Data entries
# # # #

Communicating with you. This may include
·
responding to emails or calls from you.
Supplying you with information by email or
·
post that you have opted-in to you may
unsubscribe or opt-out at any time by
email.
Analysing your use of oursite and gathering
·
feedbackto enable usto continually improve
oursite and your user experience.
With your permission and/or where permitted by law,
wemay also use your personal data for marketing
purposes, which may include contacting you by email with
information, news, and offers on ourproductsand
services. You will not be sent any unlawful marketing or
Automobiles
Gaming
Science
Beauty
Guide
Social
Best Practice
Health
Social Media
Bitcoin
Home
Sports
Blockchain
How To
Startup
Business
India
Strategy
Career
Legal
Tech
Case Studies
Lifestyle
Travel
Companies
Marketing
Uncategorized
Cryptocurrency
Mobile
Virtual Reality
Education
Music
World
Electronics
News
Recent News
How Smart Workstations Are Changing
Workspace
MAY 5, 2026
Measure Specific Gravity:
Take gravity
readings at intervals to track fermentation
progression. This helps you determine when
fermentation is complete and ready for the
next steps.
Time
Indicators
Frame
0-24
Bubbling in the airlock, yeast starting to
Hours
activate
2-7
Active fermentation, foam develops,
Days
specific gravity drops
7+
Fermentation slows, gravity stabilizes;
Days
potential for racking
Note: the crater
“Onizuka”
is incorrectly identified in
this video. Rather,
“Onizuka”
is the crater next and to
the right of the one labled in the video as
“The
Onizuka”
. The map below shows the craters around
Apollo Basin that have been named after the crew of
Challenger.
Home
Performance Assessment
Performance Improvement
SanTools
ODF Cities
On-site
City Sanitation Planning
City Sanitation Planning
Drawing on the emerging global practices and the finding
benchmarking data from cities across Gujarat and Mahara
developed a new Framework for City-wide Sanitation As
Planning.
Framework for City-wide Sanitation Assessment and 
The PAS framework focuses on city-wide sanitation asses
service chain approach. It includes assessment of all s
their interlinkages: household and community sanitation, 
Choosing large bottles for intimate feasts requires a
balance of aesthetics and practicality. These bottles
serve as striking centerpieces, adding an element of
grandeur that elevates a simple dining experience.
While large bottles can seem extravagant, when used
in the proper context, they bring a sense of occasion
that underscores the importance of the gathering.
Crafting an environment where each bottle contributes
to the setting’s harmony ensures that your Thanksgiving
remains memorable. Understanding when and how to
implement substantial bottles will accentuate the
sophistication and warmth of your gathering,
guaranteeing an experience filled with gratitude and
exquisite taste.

# # # #

Problem statement> In your answer, repeat each of the records exactly.

Answer for this exercise>
Communicating with you. This may include
·
responding to emails or calls from you.
Supplying you with information by email or
·
post that you have opted-in to you may
unsubscribe or opt-out at any time by
email.
Analysing your use of oursite and gathering
·
feedbackto enable usto continually improve
oursite and your user experience.
With your permission and/or where permitted by law,
wemay also use your personal data for marketing
purposes, which may include contacting you by email with
information, news, and offers on ourproductsand
services. You will not be sent any unlawful marketing or
Automobiles
Gaming
Science
Beauty
Guide
Social
Best Practice
Health
Social Media
Bitcoin
Home
Sports
Blockchain
How To
Startup
Business
India
Strategy
Career
Legal
Tech
Case Studies
Lifestyle
Travel
Companies
Marketing
Uncategorized
Cryptocurrency
Mobile
Virtual Reality
Education
Music
World
Electronics
News
Recent News
How Smart Workstations Are Changing
Workspace
MAY 5, 2026
Measure Specific Gravity:
Take gravity
readings at intervals to track fermentation
progression. This helps you determine when
fermentation is complete and ready for the
next steps.
Time
Indicators
Frame
0-24
Bubbling in the airlock, yeast starting to
Hours
activate
2-7
Active fermentation, foam develops,
Days
specific gravity drops
7+
Fermentation slows, gravity stabilizes;
Days
potential for racking
Note: the crater
“Onizuka”
is incorrectly identified in
this video. Rather,
“Onizuka”
is the crater next and to
the right of the one labled in the video as
“The
Onizuka”
. The map below shows the craters around
Apollo Basin that have been named after the crew of
Challenger.
Home
Performance Assessment
Performance Improvement
SanTools
ODF Cities
On-site
City Sanitation Planning
City Sanitation Planning
Drawing on the emerging global practices and the finding
benchmarking data from cities across Gujarat and Mahara
developed a new Framework for City-wide Sanitation As
Planning.
Framework for City-wide Sanitation Assessment and 
The PAS framework focuses on city-wide sanitation asses
service chain approach. It includes assessment of all s
their interlinkages: household and community sanitation, 
Choosing large bottles for intimate feasts requires a
balance of aesthetics and practicality. These bottles
serve as striking centerpieces, adding an element of
grandeur that elevates a simple dining experience.
While large bottles can seem extravagant, when used
in the proper context, they bring a sense of occasion
that underscores the importance of the gathering.
Crafting an environment where each bottle contributes
to the setting’s harmony ensures that your Thanksgiving
remains memorable. Understanding when and how to
implement substantial bottles will accentuate the
sophistication and warmth of your gathering,
guaranteeing an experience filled with gratitude and
exquisite taste.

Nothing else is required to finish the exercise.